The Supreme Court reversed. Justice Sotomayor, writing for the majority, concluded that the Act’s “bona fide error” defense is limited to clerical or factual mistakes and does not extend to mistakes of law. The Court explained that a mistake of law generally does not provide a defense to liability and that, when Congress has chosen to permit a mistake-of-law defense, it has typically done so in express terms. Reviewing the text of the Act, the Court found that it lacked any clear indication that Congress meant to preclude liability for mistakes of law. The Court also observed that its interpretation was consistent with the Act’s role in the larger regulatory scheme, which allowed additional administrative penalties to be imposed for knowing or intentional violations, and also with analogous provisions in other statutes. The Court rejected the defendants’ argument that excluding legal mistakes from the defense’s coverage would present ethical difficulties for attorney debt collectors, noting that “[t]o the extent the [Act] imposes some constraints on a lawyer’s advocacy on behalf of a client, it is hardly unique in our law.” The Court likewise discounted the defendants’ argument that its interpretation would subject debt collectors to devastating liabilities, explaining that when an alleged violation is trivial, the amount of damages awarded should be minimal as well.

Justices Kennedy and Alito dissented, explaining that the bona fide error defense is better interpreted to include mistakes of law and that Congress could not have intended the significant harmful consequences—including abusive litigation—that arise when a defendant can be punished for trivial, good-faith mistakes.

Under the Court’s decision, taking what is ultimately the losing position on a disputed issue of law may subject a debt collector to liability, even if the position was taken in good faith.
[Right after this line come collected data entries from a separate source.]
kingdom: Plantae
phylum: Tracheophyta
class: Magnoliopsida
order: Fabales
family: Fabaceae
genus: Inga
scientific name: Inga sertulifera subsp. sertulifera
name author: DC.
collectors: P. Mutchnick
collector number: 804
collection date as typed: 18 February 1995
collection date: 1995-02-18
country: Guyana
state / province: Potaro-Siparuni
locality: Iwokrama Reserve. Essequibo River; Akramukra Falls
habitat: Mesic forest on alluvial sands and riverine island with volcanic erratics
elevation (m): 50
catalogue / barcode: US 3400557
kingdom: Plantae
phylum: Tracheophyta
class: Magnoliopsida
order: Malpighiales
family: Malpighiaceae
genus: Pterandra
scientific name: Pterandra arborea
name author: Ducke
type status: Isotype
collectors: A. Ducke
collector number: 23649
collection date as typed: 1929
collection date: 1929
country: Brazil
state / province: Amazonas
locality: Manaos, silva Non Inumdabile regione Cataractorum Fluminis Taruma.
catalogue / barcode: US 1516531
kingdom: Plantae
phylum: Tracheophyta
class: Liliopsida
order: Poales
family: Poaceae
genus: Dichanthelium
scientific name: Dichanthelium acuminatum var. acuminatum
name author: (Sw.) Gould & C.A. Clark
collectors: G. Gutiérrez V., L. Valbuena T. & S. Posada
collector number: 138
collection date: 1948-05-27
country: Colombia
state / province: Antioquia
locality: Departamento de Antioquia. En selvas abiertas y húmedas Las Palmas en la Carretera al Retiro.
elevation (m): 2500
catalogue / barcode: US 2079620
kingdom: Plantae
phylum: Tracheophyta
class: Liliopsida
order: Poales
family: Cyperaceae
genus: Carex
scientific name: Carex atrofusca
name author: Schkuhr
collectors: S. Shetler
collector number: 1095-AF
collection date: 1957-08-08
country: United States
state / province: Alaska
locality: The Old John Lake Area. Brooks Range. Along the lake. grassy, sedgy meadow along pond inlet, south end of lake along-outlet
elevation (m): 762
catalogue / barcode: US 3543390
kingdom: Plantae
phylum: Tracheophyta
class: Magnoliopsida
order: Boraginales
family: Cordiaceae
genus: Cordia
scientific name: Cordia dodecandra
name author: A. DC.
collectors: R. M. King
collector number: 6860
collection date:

Moreover, as the dissent explained, the availability of statutory damages, punitive damages, and attorney’s fees for violations of the Act may provide incentives for plaintiffs to file suit even in cases where they suffered little or no actual harm. Accordingly, although the extent of its impact remains to be seen, Jerman will not come as good news to businesses and law firms engaged in debt collection.

NOTE: Winston & Strawn submitted an amicus brief in support of the defendants in this case on behalf of DRI: The Voice of the Defense Bar.